Ces effets peuvent être expliqués d’une part par le fait que les enzymes reconnaissent et coupent des séquences en acides aminés qui peuvent être présentes dans les marqueurs protéiques. D’autre part, lors d’une désagrégation tissulaire avec des enzymes, les cellules vont changer d’environnement pendant plusieurs minutes voire même pendant des heures. Les digestions enzymatiques sont souvent réalisées à 37°C, une température physiologique pour l’activité enzymatique, mais c’est aussi la température à laquelle la « machinerie » cellulaire fonctionne. Ce temps de digestion constitue alors un temps durant lequel la cellule va réagir au stress de son nouvel environnement et potentiellement changer son phénotype. Ainsi, plus le temps de digestion sera long et plus la cellule aura le temps de subir des modifications. L’avantage des méthodes mécaniques est que la désagrégation peut être réalisée sur glace. À cette température, la cellule arrête ou ralentit tous processus biologiques permettant de réaliser des observations plus proches de la réalité microenvironnementale des tissus d’origine.
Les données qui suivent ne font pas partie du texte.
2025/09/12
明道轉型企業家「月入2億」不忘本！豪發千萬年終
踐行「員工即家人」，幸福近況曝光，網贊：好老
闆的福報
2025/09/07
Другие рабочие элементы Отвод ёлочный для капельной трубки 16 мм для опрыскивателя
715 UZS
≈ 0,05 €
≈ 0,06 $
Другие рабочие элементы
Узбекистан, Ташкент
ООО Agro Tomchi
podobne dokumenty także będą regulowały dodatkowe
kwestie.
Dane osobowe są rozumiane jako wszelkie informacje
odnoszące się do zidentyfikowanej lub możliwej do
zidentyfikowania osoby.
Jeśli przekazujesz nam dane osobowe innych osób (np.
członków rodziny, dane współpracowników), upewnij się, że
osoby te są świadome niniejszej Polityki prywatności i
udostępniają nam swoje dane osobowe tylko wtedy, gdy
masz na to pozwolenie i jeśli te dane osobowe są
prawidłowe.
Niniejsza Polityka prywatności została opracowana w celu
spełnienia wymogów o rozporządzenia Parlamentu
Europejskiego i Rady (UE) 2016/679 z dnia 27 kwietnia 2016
Le dernier paramètre que nous avons évalué est la prolifération cellulaire. Même si ce paramètre n’a pas un lien direct avec la caractérisation des cellules immunes extraites d’un tissu tumoral par CF, il permet d’en évaluer l’aspect fonctionnel. Dans notre cas, nous avons évalué l’effet des trois méthodes de désagrégation sur la capacité de prolifération des lymphocytes T suite à une activation par un AC anti-CD3. Précédemment, une étude avait comparé les effets de méthodes de désagrégation sur la capacité des cellules tumorales à se diviser. Cette étude montre que les cellules obtenues à partir de tumeurs solides par des procédés de dissociation enzymatique forment plus facilement des clones [265].

Dans notre cas, étant donné le manque de littérature sur l’effet des digestions enzymatiques sur la biologie des cellules, nous ne pouvons que poser des hypothèses qui mériteraient d’être approfondies.
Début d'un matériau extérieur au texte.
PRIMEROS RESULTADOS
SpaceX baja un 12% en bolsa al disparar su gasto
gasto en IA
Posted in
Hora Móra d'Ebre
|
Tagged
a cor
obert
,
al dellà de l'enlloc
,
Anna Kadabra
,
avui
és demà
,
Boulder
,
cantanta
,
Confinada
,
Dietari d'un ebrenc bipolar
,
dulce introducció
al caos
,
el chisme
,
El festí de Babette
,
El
Malgré le fait que nous avons montré que les digestions enzymatiques n’affectent pas la détection du marqueur CD3 (Figure 10-11), nous pouvons supposer qu’elles pourraient altérer ou endommager la conformation du récepteur de surface empêchant ainsi la liaison avec l’anticorps anti-CD3 (OKT3) utilisé pour activer les cellules impliquées dans la prolifération des lymphocytes [268].

Les protéines induites par le stress de la préparation des cellules telles que les heat shock proteins (HSP) pourraient aussi être impliquées dans la diminution de prolifération observée.